Lack of federal support might push some companies that were close to the brink over the edge. “It’s going to be a distillation, a thinning out of the herd,” Posamentier said. “I think they were probably already on death’s door.”
Startups that survive might benefit from some clarity when dealing with potential customers, said Shaun Abrahamson, managing partner at Third Sphere. “The really hard thing, at least in the last four years, was the gap between what [companies] say in public, or what they feel they have to say, and then what happens when you ultimately run into the CFO. You’ll get purer signal.”
A less climate-friendly administration could also hurt climate VCs themselves. Bakalar said that while we will likely see climate startups change their messaging and branding, to avoid being associated with the sector if it does fall out of favor, venture firms can’t really do that and climate-focused VCs could see less LP interest over the next four years.
Silver linings
But there are plenty of sectors that could get a boost. Anything involving drilling, as Banchik mentioned earlier, including geothermal and geologic hydrogen, will likely ride the coattails of policies that are favorable to oil and gas extraction. Grid-related startups are likely to benefit from proposed permitting overhauls, both Posamentier and Banchik said.
Companies that generate power stand to gain, too. Surging AI investments have pushed companies to expand their infrastructure rapidly. The breakneck pace has strained electric utilities and independent power producers to the point that just under half of all new AI datacenters could be underpowered by 2027.

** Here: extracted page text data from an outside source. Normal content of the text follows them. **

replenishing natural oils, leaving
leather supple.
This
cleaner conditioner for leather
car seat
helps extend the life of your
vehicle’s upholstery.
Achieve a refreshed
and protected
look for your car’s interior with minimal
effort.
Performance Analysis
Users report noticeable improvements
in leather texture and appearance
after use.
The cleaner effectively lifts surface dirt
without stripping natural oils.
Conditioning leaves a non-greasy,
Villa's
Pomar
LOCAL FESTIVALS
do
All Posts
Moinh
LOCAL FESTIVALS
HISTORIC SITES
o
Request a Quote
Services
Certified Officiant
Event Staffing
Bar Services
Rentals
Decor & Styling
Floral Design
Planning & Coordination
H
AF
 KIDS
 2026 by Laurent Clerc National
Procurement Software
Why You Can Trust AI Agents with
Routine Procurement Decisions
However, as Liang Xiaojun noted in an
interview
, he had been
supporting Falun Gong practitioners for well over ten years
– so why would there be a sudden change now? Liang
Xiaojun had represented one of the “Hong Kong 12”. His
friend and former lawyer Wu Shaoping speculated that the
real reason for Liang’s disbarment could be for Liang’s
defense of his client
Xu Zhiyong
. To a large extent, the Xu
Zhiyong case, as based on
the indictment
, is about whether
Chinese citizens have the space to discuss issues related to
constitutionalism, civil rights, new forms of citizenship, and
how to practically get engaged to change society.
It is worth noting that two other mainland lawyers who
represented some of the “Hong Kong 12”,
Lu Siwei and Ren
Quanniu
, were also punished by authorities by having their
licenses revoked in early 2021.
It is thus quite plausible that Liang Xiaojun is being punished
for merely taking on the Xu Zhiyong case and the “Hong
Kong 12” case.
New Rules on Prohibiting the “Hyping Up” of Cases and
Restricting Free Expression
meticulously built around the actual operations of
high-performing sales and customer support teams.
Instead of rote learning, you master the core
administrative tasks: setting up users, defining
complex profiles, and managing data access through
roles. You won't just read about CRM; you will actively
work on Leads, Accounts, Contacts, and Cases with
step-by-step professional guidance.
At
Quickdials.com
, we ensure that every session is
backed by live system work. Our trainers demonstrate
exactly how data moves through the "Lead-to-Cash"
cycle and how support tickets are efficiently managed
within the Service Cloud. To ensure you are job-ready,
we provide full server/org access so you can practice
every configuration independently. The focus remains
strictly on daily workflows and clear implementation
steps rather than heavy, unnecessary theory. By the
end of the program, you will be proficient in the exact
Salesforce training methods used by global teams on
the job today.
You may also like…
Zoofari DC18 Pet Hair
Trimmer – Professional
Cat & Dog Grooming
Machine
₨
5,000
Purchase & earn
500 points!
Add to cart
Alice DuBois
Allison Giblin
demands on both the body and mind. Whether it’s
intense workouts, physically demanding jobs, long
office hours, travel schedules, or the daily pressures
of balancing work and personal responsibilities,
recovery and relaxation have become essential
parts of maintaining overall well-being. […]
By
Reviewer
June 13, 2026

Nuclear startups building small modular reactors (SMR) and geothermal companies will likely be among the beneficiaries, Banchik said. SMR startups Kairos and X-Energy are already riding the AI wave, having signed deals with Google and Amazon, respectively. Geothermal startups are playing the game, too, with Fervo Energy partnering with Google and Sage Geosystems working with Meta to power their datacenters.
Both technologies have a potential ally in Chris Wright, who Trump has tapped to be his energy secretary. Wright is on the board at Oklo, an SMR startup, and his company, Liberty Energy, has invested in Fervo.
“He’s oil and gas all day long, but he’s a smart guy,” said Posamentier, who has spent time with Wright in the field. There, Wright explained to Posamentier that he was electrifying his company’s fracking equipment because it was the better technology. “This is a guy that’s being pilloried for being anti-climate. He’s not anti- or pro-climate. He’s just like, ‘Do the economic thing.’”
Investors, and their portfolio companies, will have to wait and see what predictions actually play out in a new administration and which ones don’t come to fruition.
“The only constant is change and instability in the next four years,” Posamentier said.